To represent Rock Music, I would flip a coin to choose between the Rolling Stones Jumpin Jack Flash and (I Can't Get No) Satisfaction.

I have a theory as to why the Stones work so well as a Rock Band. They include both of the basic impulses of human beings, indeed, the two basic contradictory impulses of the world: chaos and order, head and heart. Definitions: Dionysian--(from the god Dionysus (Bacchus)) individualistic, exuberance, chaos, heart/emotions, madness; Apollinian (from the god Apollo) beauty, rationality, order.

Mick Jagger is the Dionysian, chaotic, emotional impulse. Think of his singing--he rarely hits a note straight on, his voice slides around the notes, constantly threatening to go into the wrong key. Think of his dancing--chaotic movement. Think of his persona on stage--a good imitation of the god of wine.
Charlie Watts is the Apollinian, orderly, rational impulse. Think of his drumming--simple and spare, exact as a machine. Think of his movements--nothing wasted or excessive. Think of his stage persona--a good imitation of the god of reason.

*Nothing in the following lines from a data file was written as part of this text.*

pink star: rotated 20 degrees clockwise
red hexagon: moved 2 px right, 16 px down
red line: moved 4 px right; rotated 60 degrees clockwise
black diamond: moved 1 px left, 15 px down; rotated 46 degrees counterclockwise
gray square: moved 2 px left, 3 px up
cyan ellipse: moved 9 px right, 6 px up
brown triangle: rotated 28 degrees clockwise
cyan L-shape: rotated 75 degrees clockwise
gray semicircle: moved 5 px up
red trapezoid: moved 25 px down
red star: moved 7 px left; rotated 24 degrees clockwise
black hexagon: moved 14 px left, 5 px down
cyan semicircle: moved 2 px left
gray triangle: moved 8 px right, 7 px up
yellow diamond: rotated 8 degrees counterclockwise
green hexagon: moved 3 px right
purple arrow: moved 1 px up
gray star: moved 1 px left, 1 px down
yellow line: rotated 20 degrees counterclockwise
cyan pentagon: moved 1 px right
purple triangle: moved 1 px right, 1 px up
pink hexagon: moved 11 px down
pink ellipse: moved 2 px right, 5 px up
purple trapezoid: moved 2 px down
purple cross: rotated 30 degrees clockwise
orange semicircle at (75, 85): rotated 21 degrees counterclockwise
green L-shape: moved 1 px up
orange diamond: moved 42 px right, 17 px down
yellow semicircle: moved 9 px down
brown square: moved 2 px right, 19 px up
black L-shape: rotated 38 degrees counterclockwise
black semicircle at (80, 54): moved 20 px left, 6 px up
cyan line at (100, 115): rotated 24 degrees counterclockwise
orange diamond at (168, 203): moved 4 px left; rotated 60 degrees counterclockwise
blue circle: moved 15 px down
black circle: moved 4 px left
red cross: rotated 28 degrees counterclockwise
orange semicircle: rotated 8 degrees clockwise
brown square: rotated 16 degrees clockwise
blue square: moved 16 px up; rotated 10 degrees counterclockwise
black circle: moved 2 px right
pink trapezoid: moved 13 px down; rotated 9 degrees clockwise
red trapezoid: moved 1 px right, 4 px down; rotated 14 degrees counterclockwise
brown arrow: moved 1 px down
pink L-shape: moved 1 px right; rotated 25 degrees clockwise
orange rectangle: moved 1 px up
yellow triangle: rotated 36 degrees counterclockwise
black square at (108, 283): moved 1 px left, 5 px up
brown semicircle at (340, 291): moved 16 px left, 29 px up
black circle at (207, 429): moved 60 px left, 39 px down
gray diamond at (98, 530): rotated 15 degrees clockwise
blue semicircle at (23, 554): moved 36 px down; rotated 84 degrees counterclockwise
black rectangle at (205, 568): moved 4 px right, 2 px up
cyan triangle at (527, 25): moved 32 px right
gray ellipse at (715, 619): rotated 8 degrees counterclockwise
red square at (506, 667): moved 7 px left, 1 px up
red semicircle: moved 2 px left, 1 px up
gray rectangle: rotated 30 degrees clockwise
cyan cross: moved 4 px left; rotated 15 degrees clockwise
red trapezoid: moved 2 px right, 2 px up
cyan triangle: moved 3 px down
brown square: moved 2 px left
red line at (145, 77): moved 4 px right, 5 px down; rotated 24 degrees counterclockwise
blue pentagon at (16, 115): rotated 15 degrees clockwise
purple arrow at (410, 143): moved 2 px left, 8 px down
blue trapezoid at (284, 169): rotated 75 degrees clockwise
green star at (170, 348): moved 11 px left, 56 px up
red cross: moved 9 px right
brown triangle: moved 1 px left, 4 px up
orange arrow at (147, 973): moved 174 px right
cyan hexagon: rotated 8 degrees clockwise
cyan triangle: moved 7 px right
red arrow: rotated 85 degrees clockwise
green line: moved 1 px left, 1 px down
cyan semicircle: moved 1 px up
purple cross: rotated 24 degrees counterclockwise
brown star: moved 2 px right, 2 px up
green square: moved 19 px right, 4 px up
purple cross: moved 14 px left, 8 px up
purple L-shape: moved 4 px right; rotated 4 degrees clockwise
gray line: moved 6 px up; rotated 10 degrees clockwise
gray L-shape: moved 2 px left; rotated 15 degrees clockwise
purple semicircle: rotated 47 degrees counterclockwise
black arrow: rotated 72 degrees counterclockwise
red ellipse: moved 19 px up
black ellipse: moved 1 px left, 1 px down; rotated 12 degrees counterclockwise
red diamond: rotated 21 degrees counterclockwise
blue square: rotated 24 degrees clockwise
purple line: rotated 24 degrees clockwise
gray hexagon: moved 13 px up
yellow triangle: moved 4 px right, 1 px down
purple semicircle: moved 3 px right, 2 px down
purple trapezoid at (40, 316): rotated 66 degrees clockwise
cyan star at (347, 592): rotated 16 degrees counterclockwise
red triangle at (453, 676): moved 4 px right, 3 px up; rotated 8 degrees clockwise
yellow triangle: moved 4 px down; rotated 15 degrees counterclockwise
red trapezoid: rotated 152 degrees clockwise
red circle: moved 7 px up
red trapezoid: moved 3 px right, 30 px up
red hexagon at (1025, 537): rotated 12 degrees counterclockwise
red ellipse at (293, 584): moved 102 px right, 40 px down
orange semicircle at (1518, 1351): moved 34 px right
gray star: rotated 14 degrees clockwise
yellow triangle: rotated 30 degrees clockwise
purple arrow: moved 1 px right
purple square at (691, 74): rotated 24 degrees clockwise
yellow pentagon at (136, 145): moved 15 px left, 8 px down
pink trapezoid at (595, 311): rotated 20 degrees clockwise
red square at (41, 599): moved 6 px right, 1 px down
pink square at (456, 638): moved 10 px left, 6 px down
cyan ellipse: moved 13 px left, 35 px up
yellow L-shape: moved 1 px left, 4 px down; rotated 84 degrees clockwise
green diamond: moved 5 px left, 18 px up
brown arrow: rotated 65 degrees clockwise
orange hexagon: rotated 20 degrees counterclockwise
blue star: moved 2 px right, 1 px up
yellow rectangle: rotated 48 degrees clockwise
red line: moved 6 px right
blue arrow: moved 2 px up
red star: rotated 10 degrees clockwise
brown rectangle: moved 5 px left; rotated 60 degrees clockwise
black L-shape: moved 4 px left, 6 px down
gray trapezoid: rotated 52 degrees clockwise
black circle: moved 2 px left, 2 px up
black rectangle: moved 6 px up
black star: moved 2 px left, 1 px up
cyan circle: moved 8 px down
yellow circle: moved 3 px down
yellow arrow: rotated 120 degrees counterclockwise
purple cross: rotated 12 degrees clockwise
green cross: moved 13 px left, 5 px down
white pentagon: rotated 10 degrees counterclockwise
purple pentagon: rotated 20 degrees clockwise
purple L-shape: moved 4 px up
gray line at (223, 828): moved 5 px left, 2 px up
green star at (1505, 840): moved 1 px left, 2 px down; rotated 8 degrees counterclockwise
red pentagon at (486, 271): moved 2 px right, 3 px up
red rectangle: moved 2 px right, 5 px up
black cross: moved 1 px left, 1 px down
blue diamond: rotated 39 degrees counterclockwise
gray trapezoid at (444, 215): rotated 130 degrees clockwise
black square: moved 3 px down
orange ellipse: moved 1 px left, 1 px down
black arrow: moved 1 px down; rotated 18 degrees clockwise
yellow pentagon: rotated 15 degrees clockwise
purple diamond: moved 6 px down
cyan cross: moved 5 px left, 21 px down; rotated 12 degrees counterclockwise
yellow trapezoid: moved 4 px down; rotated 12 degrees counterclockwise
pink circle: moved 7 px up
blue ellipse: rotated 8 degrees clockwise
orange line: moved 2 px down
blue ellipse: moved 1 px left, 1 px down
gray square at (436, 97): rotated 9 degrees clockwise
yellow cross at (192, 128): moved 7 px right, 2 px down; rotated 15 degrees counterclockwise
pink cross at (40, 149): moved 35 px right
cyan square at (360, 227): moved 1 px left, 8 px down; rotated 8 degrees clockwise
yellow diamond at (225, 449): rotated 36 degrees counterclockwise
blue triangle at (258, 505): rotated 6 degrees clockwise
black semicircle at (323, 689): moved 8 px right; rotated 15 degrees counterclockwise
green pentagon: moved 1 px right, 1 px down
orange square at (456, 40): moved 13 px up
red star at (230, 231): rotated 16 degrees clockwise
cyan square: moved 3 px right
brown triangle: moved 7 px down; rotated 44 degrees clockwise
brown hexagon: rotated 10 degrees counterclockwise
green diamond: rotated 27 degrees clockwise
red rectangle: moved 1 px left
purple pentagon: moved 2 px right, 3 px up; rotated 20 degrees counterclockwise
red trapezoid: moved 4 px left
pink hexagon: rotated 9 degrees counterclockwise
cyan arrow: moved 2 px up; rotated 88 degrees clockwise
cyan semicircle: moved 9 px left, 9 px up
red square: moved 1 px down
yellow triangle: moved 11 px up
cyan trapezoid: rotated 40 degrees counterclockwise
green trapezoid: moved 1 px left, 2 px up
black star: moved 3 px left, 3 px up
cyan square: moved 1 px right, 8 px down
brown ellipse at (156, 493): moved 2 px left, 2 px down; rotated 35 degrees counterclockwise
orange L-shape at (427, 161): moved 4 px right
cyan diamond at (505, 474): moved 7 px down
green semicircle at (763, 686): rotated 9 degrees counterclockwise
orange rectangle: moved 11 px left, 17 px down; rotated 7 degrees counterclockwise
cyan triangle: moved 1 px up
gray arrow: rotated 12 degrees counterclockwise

The genius of the Stones is that these two contradictory impulses both are harnessed, complimenting each other, demonstrating that each needs the other. Without steady Charlie, Mick's singing would devolve from music into pure chaos. Without exuberant Mick, Charlie's rythmn would lack a heart, would degenerate from music into pure formality.

(Challenge to A Waco Farmer--what song would you choose to represent country music and why?)